ACIMA DA IDEOLOGIA
Os argentinos escolheram de maneira livre e soberana no domingo os dois candidatos que concorrem no segundo turno da eleição presidencial. No dia 19 de novembro, o país vizinho volta às urnas para decidir entre o peronista Sergio Massa e o libertário Javier Milei. É uma disputa que não galvaniza atenções apenas na Argentina, onde a população busca a saída para mais uma grave crise econômica. A turbulência mostra a sua mais dura face na forma de uma inflação anualizada de quase 140%, derretimento da moeda e aumento da pobreza. Pelo fundo ideológico da contenda, o pleito acaba por despertar também grande interesse no Brasil.
Seja qual for o vencedor, deve prevalecer em ambos os lados da fronteira a visão pragmática de que Argentina e Brasil têm de nutrir relações saudáveis de Estado, sem que preferências pessoais ou antipatias de governantes de ocasião preponderem. A diplomacia profissional dos dois países terá de agir em especial no caso de uma vitória de Milei. O candidato, também tachado como extrema direita, já fez diversas menções depreciativas ao presidente Luiz Inácio Lula da Silva. É notório e público que o PT e o governo petista têm preferência por Massa. O próprio ministro de Relações Institucionais, Alexandre Padilha, comemorou a vitória do peronista no primeiro turno em manifestação em rede social.
Se Milei vencer, caberá ao governo brasileiro reconhecer a opção legítima do eleitor argentino, prestar os cumprimentos protocolares e, em seguida, mostrar-se aberto à colaboração. Até por isso, seria aconselhável que, nas próximas semanas, membros da gestão petista tenham uma postura sóbria nas manifestações sobre o pleito do país vizinho, de forma que não pareça interferência e signifique maior dificuldade posterior para construir pontes.
Da mesma forma, seria desejável que Milei deixasse para trás agressões verbais em relação ao governo brasileiro e, com o tempo, os arroubos - como a promessa de tirar a Argentina do Mercosul - mostrem-se episódios superados, frutos do calor da campanha.
Caso o comportamento incendiário se materialize em uma gestão belicosa, os bombeiros diplomáticos terão trabalho redobrado. São considerações, claro, na hipótese de o deputado que se diz anarcocapitalista assumir a Casa Rosada. Na possiblidade de vitória de Massa, o atual ministro da Economia que no cargo não conseguiu chegar perto de debelar a crise, as relações fluirão com naturalidade.

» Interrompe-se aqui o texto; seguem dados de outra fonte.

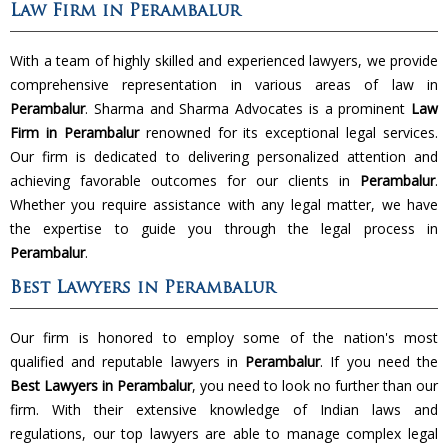
Law Firm in Perambalur
With a team of highly skilled and experienced lawyers, we provide
comprehensive representation in various areas of law in
Perambalur
. Sharma and Sharma Advocates is a prominent
Law
Firm in Perambalur
renowned for its exceptional legal services.
Our firm is dedicated to delivering personalized attention and
achieving favorable outcomes for our clients in
Perambalur
.
Whether you require assistance with any legal matter, we have
the expertise to guide you through the legal process in
Perambalur
.
Best Lawyers in Perambalur
Our firm is honored to employ some of the nation's most
qualified and reputable lawyers in
Perambalur
. If you need the
Best Lawyers in Perambalur
, you need to look no further than our
firm. With their extensive knowledge of Indian laws and
regulations, our top lawyers are able to manage complex legal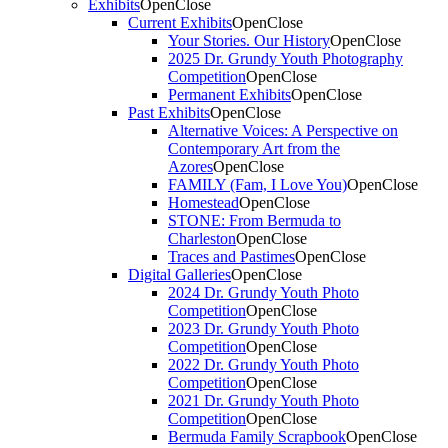
Exhibits
Open
Close
Current Exhibits
Open
Close
Your Stories. Our History
Open
Close
2025 Dr. Grundy Youth Photography
Competition
Open
Close
Permanent Exhibits
Open
Close
Past Exhibits
Open
Close
Alternative Voices: A Perspective on
Contemporary Art from the
Azores
Open
Close
FAMILY (Fam, I Love You)
Open
Close
Homestead
Open
Close
STONE: From Bermuda to
Charleston
Open
Close
Traces and Pastimes
Open
Close
Digital Galleries
Open
Close
2024 Dr. Grundy Youth Photo
Competition
Open
Close
2023 Dr. Grundy Youth Photo
Competition
Open
Close
2022 Dr. Grundy Youth Photo
Competition
Open
Close
2021 Dr. Grundy Youth Photo
Competition
Open
Close
Bermuda Family Scrapbook
Open
Close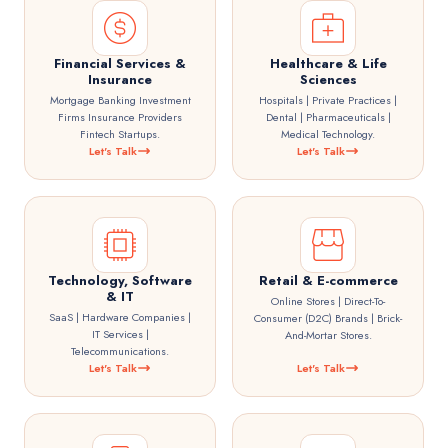
Financial Services &
Healthcare & Life
Insurance
Sciences
Mortgage Banking Investment
Hospitals | Private Practices |
Firms Insurance Providers
Dental | Pharmaceuticals |
Fintech Startups.
Medical Technology.
Let's Talk
Let's Talk
Technology, Software
Retail & E-commerce
& IT
Online Stores | Direct-To-
SaaS | Hardware Companies |
Consumer (D2C) Brands | Brick-
IT Services |
And-Mortar Stores.
Telecommunications.
Let's Talk
Let's Talk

Brasil e Argentina são nações com interesses comuns e devem preservar a busca pela cooperação e pela integração regional, dentro ou fora do âmbito formal do Mercosul. A proximidade geográfica, os laços culturais e o histórico de relações econômicas são vínculos a serem fortalecidos. O país perde com uma Argentina enfraquecida e desesperançada, como está hoje.
A recíproca é verdadeira. Independentemente do desfecho da eleição no próximo mês, os brasileiros devem desejar que o próximo governo argentino, após o fracasso de sucessivas administrações, consiga domar a inflação e recobrar as forças de sua economia. Seria uma reviravolta amplamente positiva para o Brasil e, em particular, para o Rio Grande do Sul, devido às afinidades ainda mais nítidas. A nação lindeira, afinal, é a terceira maior parceira comercial do país e a segunda do Estado.